Il résulte à cet égard du mail de Mme Z que ce n’était pas la première fois qu’elle avait des doléances à faire valoir, puisqu’elle évoque des échanges hebdomadaires par mail et par téléphone avec le gérant qui n’ont pas empêché l’hôtel de se dégrader, or M. D n’a jamais, avant la menace de rupture du contrat avec le Relais, fait le moindre rappel à l’ordre à ses salariés ou délivré le moindre avertissement à M. X pourtant désigné comme seul responsable.
Même si une amélioration a pu être constatée après son licenciement, sauf pour le problème des infestations d’insectes, celle-ci n’est pas nécessairement liée à son départ, le courrier de satisfaction de Mme E évoquant aussi la mise en 'uvre de travaux de rénovation des locaux et une
meilleure réactivité du gérant.
Le doute devant profiter au salarié, il convient dès lors de dire que le motif tiré du constat de l’état déplorable de l’hôtel fait par Mme Z ne peut constituer une cause réelle et sérieuse pour le licenciement de M. X, encore moins caractériser une faute grave.

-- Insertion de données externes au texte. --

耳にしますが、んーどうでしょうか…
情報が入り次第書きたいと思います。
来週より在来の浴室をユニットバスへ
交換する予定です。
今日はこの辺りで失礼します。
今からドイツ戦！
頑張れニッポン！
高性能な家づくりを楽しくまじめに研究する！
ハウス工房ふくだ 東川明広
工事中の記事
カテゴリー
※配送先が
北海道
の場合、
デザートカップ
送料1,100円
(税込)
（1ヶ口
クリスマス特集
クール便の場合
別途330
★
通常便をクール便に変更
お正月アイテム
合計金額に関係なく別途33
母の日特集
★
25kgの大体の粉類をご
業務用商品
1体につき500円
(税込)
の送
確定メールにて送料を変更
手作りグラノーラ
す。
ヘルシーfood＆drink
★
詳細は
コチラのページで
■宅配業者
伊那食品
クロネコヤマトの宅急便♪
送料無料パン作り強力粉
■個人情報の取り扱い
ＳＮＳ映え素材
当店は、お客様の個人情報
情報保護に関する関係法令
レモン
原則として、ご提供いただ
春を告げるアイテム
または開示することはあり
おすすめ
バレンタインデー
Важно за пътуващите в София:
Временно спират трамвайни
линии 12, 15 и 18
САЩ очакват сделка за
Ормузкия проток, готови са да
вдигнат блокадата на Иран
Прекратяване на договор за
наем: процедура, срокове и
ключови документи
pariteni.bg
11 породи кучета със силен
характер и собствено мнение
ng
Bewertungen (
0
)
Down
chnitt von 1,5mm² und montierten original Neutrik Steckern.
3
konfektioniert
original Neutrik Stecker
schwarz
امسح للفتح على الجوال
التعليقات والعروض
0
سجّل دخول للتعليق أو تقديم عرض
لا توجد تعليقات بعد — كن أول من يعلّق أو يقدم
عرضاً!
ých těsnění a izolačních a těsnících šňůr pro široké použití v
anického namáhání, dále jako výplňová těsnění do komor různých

S’agissant de l’utilisation par M. X de son téléphone ou de son ordinateur, durant quelques minutes de sa journée de travail, – avec néanmoins poursuite des relations avec les clients venus chercher ou rapporter des clés au vu du constat, donc au vu et au su de tous -, elle relève forcément d’une tolérance de l’employeur puisque cette utilisation était connue de lui grâce à la vidéo surveillance installée de longue date, lequel employeur n’a pas non plus adressé un rappel à l’ordre à ses salariés s’agissant du respect du règlement intérieur sur ce point, de sorte que ce motif ne peut pas non plus revêtir un caractère fautif et donc constituer une cause réelle et sérieuse ou une faute grave pour le licenciement de M. X.
Le jugement entrepris sera dès lors confirmé pour avoir dit le licenciement non fondé et avoir accordé à M. X divers montants à ce titre, dont des dommages et intérêts dont les premiers juges ont fait une exacte évaluation au regard des éléments de la cause.
— sur le surplus
Le jugement entrepris sera infirmé en ce qui concerne le rejet de la demande de M. X en rappel de salaire sur le fondement des minima conventionnels, qui est bien fondée au regard de la grille annexée à la convention collective applicable, que les premiers juges auraient utilement pu consulter sans exiger que le salarié ne la produise.
Ce jugement sera confirmé en ses dispositions sur les dépens et l’application de l’article 700 du code de procédure civile.
L’EURL Inel, qui succombe, supportera les dépens d’appel.
L’équité n’impose pas l’application de l’article 700 du code de procédure civile en cause d’appel, M. X bénéficiant de l’aide juridictionnelle totale.
PAR CES MOTIFS,
La Cour, statuant par arrêt contradictoire, en dernier ressort, après en avoir délibéré conformément à la loi,
Confirme le jugement entrepris en toutes ses dispositions, sauf en ce qui concerne le rejet de la demande de rappel de salaire ;
Statuant à nouveau dans cette limite,
Condamne l’EURL INEL à payer à M. F X la somme de 527,28 euros bruts à titre de rappel de salaire en application de la convention collective ;
Condamne l’EURL INEL aux dépens d’appel ;
Dit n’y avoir lieu à application de l’article 700 du code de procédure civile.